### EXTRACT:
#####
Plugging the gap between the A250 and the A45 S is the A35, and it's aimed squarely at the BMW M135i and Audi S3.
To plug the gap between the 165 kW Mercedes-Benz A250 which retails for R698 240 and the hyper-hatch that is the 310 kW A45 S (R1 156 840), Mercedes-AMG has created the A35. Available in both hatchback and sedan guise, the 35 range also includes the CLA, should you be interested in a slinky sedan coupe. It's not just internal battles that Mercedes-AMG is facing as the rest of the segment has shifted.
Rivals from BMW have neutered its flagship 1-Series, by chopping two cylinders and losing its wild rear-wheel-drive setup in favour of all-wheel drive. The BMW M135i is a match for the A35 in terms of power output, but boasts a smidge more torque. Audi has recently revealed its all-new S3 and it'll touch down in South Africa in 2021, boasting the same power and torque outputs as the A35. Finally, SA's favourite, the Golf R, now in its 8th generation will be landing in 2021, packing 235 kW and 420 Nm, which is expected to set the cat amongst the pigeons when it arrives later in 2021.
Given the pace that the segment is progressing, the Mercedes-AMG A35 must deliver AMG-like performance and Mercedes-like luxury. Does it do this with enough purpose to warrant a purchase?
How it performs in terms of...
Exterior Design & Packaging
It's no Panamericana grille, but this grille with the AMG badge will have to do.
When petrolheads think of a typical AMG hatchback, perhaps an image that comes to mind is of a car with extraverted amounts of aerodynamic aids. By comparison, our A35 test unit looked remarkably underwhelming. Referenced against the configurator, we noted our test unit was rather barebones, riding on the standard wheels and finished in the standard night black paint. If you're wanting to resemble an extra from The Fast and the Furious franchise, have a casual gander in the configurator where you can get vivid yellow paint, bolder wheel designs as well as the aerodynamic package, complete with splitters and huge rear wing. There are also 4 alloy wheel designs to choose from if you must...
To separate it from both the run-of-the-mill A250 and the full-bore A45 S, the A35 receives an AMG-specific grille. It's not the Panamericana vertical slat grill as that's reserved for the A45 S, but it's enough to give the A35 its own identity. The key tell-tale sign that this is no ordinary A-Class is the twin exhausts at the rear, and given its performance, it's likely to be the view most other road users will see.
#####
### SUPPLIED INFORMATION:
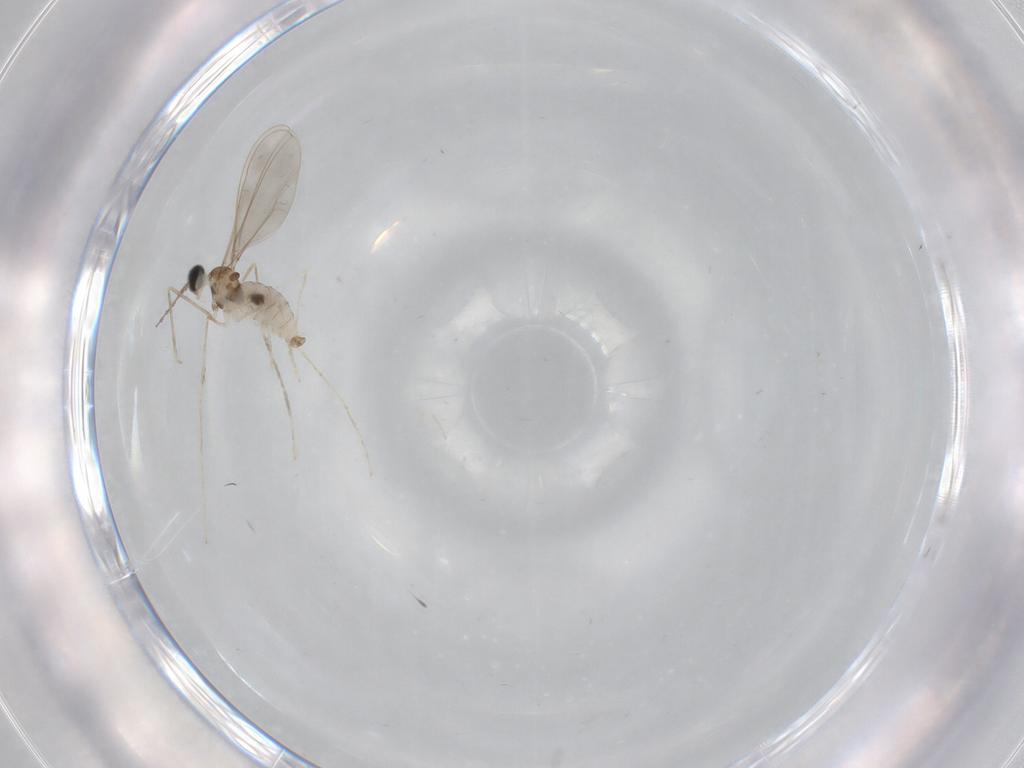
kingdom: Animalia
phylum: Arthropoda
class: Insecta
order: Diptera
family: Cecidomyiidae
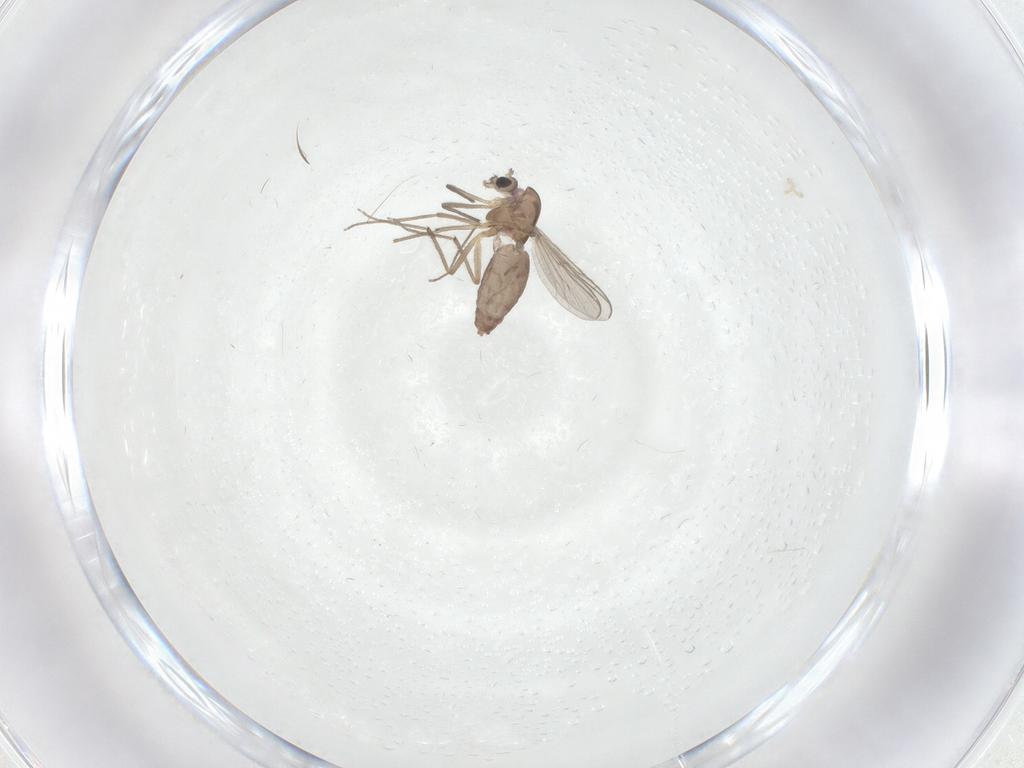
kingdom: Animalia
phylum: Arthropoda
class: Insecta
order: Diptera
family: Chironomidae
#####
### WHAT THIS EXERCISE ASKS:
1. According to the A35 review, what power and torque does the 8th-generation Golf R pack?
2. Write out the passage of the A35 review from "When petrolheads think" up to and including "if you must...".

### ANSWERS TO THE EXERCISE:
1. 235 kW and 420 Nm.

2.
When petrolheads think of a typical AMG hatchback, perhaps an image that comes to mind is of a car with extraverted amounts of aerodynamic aids. By comparison, our A35 test unit looked remarkably underwhelming. Referenced against the configurator, we noted our test unit was rather barebones, riding on the standard wheels and finished in the standard night black paint. If you're wanting to resemble an extra from The Fast and the Furious franchise, have a casual gander in the configurator where you can get vivid yellow paint, bolder wheel designs as well as the aerodynamic package, complete with splitters and huge rear wing. There are also 4 alloy wheel designs to choose from if you must...